Alexandra Hughes Techet is an American mechanical and marine engineer whose work involves experimental and image-based studies of hydrodynamics. She is a professor of mechanical and ocean engineering at the Massachusetts Institute of Technology department of mechanical engineering.
Techet grew up as a sailor and diver in coastal North Carolina.She studied mechanical and aerospace engineering at Princeton University, graduating in 1995. She then studied oceanographic engineering through a joint graduate program between the Massachusetts Institute of Technology and Woods Hole Oceanographic Institution, earning a master's degree in 1998 and completing her Ph.D. in 2001.

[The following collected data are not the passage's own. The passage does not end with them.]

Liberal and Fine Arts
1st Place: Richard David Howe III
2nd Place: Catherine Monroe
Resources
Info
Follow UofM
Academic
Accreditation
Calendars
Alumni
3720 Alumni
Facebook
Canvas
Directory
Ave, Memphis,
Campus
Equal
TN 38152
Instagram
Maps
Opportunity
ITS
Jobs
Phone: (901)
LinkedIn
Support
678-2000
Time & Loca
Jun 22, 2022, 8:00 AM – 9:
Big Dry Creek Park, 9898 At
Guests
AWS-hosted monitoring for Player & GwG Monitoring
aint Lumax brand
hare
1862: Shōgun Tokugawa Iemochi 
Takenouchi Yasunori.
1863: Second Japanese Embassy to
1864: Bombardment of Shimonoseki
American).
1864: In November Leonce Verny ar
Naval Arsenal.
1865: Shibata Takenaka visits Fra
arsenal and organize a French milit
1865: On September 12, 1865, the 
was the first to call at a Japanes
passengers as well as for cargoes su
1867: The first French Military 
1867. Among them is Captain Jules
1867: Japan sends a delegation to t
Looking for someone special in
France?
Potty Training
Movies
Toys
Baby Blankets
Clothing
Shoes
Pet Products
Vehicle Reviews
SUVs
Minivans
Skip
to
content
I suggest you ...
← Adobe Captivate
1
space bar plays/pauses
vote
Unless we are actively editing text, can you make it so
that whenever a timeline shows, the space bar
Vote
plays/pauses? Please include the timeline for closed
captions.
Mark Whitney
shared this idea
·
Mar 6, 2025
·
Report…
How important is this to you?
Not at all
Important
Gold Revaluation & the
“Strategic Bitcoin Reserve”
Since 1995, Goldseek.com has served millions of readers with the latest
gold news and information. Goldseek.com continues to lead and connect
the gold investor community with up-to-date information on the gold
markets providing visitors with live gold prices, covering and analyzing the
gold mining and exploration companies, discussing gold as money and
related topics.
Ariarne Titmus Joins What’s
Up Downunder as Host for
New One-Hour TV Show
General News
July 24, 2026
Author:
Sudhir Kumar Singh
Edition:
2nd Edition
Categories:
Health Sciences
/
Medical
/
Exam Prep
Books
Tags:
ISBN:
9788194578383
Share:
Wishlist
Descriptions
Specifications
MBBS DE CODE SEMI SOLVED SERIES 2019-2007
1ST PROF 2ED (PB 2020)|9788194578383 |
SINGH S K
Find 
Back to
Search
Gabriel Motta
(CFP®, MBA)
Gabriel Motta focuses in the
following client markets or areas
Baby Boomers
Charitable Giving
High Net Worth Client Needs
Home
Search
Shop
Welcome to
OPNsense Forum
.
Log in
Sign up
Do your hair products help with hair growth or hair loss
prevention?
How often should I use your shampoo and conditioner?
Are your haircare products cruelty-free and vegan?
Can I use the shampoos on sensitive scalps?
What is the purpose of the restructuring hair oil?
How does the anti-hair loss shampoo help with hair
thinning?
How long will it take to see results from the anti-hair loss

After postdoctoral research at Princeton, she returned to MIT as Doherty Assistant Professor of Ocean Utilization in the department of ocean engineering. In 2005 she became an assistant professor of mechanical engineering, as part of a broader merger of MIT's ocean engineering and mechanical engineering departments. She was promoted to full professor in 2019.
Techet's research contributions include a study of the ability of archerfish to jump out of water in search of prey, and high-speed video capture of sneezes.
During the COVID-19 lockdown, she has also been active in providing home gardening advice to the MIT community through the MIT Office of Sustainability.
Techet was named a fellow of the American Society of Mechanical Engineers in 2018.